There exist traditions that approached this understanding without elevating it into a metaphysical system of salvation, but I will not list them here – you can easily identify them yourself. They described a way of existing with minimal resistance to processes that will in any case unfold independently of our efforts. The difference lies in the fact that they did not promise nirvana, did not promise inner peace or transformation of consciousness. If you have already understood that struggle is meaningless, then why continue to struggle?

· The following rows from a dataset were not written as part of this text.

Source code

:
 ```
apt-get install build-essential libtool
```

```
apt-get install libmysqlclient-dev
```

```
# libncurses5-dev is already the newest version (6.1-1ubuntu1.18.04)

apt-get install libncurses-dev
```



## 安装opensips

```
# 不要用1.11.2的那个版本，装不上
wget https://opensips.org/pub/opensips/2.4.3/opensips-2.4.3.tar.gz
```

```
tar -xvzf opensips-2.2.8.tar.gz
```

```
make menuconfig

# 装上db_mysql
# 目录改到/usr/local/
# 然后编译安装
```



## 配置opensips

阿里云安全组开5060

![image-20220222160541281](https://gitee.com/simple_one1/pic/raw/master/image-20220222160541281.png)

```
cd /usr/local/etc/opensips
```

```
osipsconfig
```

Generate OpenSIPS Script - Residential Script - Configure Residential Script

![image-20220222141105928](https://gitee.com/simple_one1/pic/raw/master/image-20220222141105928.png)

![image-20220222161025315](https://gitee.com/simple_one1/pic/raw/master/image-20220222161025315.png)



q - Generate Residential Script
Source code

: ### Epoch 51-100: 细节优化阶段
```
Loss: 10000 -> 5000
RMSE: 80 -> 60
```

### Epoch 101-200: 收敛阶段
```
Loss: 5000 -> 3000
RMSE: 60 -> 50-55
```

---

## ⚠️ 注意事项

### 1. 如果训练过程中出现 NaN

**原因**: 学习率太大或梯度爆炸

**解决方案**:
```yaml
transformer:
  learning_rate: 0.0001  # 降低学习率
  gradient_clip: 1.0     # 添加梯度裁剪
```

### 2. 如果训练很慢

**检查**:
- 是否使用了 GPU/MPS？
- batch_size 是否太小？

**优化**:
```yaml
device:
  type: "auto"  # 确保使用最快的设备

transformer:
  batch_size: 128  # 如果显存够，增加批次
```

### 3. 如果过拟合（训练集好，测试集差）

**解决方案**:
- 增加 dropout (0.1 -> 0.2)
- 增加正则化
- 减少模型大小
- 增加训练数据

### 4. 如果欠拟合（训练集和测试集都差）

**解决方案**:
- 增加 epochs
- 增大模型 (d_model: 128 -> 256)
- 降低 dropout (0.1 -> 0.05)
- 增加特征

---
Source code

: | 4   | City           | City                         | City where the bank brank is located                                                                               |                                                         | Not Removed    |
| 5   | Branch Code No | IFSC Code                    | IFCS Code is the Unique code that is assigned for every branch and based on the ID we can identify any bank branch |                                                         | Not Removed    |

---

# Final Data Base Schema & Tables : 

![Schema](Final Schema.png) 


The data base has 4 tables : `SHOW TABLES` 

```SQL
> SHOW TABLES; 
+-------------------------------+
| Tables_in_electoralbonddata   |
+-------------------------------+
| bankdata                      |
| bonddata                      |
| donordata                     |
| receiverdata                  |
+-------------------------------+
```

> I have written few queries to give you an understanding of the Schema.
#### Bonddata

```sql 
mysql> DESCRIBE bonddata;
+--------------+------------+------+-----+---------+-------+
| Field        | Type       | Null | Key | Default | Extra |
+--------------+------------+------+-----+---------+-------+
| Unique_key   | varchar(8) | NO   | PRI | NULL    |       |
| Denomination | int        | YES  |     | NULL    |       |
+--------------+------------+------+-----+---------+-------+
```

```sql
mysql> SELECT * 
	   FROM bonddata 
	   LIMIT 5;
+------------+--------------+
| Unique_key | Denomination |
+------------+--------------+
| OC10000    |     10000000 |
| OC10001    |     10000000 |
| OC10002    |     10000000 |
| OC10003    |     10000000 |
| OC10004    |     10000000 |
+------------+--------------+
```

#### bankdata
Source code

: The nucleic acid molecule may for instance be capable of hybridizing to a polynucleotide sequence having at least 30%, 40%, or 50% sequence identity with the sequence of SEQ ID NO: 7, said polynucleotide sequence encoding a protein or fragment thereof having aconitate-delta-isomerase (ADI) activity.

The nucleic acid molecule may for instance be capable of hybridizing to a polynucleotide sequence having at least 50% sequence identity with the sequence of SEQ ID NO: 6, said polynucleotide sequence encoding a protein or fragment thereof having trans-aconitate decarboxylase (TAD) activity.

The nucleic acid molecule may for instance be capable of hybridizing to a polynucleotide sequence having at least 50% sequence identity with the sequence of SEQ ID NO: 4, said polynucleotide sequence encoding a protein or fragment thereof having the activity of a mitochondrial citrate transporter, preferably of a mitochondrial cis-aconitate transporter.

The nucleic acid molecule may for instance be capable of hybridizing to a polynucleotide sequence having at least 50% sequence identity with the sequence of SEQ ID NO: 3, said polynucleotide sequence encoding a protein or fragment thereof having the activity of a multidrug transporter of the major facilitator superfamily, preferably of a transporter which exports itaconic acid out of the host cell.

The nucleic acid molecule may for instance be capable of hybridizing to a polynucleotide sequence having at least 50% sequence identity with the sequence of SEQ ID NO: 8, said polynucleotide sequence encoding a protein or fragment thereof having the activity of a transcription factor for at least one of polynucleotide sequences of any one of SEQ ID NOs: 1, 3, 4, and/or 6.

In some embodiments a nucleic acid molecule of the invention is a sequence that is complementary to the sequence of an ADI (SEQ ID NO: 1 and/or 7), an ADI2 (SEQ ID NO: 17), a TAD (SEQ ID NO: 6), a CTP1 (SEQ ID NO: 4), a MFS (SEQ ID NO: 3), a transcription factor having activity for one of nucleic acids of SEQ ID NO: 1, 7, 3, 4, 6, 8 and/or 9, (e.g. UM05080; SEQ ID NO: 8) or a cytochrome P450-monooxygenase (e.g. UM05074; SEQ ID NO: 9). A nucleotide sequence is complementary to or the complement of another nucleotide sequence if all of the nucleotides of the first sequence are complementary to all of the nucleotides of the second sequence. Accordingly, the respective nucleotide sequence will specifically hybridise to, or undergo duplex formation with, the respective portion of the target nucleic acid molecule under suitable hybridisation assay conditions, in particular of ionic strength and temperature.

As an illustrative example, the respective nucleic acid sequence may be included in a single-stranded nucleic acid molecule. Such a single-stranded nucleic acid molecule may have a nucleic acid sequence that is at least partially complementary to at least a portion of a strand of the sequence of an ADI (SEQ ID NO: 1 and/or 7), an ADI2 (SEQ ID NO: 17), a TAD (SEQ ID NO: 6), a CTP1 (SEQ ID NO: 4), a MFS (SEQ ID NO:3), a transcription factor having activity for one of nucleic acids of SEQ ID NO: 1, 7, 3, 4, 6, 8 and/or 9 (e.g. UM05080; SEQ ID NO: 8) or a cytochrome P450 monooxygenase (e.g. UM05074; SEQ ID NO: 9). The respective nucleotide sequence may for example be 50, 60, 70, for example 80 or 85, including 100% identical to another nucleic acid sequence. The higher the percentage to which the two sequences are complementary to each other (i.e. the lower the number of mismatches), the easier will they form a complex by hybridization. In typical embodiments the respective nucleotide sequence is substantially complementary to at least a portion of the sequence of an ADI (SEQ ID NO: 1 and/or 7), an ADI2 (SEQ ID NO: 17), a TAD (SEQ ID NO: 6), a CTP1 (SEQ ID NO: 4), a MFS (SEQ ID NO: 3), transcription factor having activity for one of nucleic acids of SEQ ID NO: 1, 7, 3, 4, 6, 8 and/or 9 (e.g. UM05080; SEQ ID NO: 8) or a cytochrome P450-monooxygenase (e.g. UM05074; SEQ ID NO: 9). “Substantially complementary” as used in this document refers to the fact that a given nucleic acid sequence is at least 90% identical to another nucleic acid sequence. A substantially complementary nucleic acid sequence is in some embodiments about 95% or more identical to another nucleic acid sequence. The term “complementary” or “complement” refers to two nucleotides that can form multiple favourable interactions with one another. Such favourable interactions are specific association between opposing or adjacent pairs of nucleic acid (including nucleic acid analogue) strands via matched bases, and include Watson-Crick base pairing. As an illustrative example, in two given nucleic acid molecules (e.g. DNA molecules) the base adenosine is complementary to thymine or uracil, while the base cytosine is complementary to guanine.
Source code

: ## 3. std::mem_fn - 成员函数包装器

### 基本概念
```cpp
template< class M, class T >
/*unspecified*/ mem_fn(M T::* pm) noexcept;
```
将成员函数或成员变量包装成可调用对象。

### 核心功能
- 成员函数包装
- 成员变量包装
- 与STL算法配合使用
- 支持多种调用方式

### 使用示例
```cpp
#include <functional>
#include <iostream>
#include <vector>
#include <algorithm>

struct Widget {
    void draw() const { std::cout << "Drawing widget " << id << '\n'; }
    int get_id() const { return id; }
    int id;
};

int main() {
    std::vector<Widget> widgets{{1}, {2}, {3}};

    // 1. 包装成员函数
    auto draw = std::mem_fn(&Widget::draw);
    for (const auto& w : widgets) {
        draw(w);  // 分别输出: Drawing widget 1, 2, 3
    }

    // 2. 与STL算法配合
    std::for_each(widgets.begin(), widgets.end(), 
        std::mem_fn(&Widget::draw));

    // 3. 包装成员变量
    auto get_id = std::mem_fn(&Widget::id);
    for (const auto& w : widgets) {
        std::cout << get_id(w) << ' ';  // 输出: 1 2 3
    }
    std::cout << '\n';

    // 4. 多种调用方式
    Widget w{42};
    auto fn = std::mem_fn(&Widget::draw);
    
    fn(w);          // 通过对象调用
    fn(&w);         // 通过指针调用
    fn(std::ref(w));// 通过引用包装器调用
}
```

This is not the heroic asceticism of the Buddhist type, demanding renunciation for the sake of a higher goal. It is a simple recognition that active participation in economic, social, and emotional cycles requires energy that is spent on maintaining illusions. To consume only as much as is necessary for the functioning of the biological machine. To produce only as much as is required for this minimal consumption. When an action is necessary, to perform it with sufficient strength to achieve the immediate result, without excess, without an attempt to control consequences that lie beyond the limits of direct influence. The attempt to foresee and control distant consequences is a form of megalomania, the assumption that we are capable of calculating infinitely complex chains of cause and effect. The Stoic tries to control his reactions, the Buddhist tries to control his desires, the modern person tries to control career, relationships, the future. All these attempts arise from the assumption that control is possible and desirable. But if life is meaningless and will end in death regardless of our efforts, then it is more honest to admit that we do not know what will happen and therefore must limit ourselves to minimally necessary intervention. Even death is another form of active relation, requiring emotional investment. It will come in its own time, determined by the combination of biological processes and random factors. All that remains is to allow the process to proceed on its own.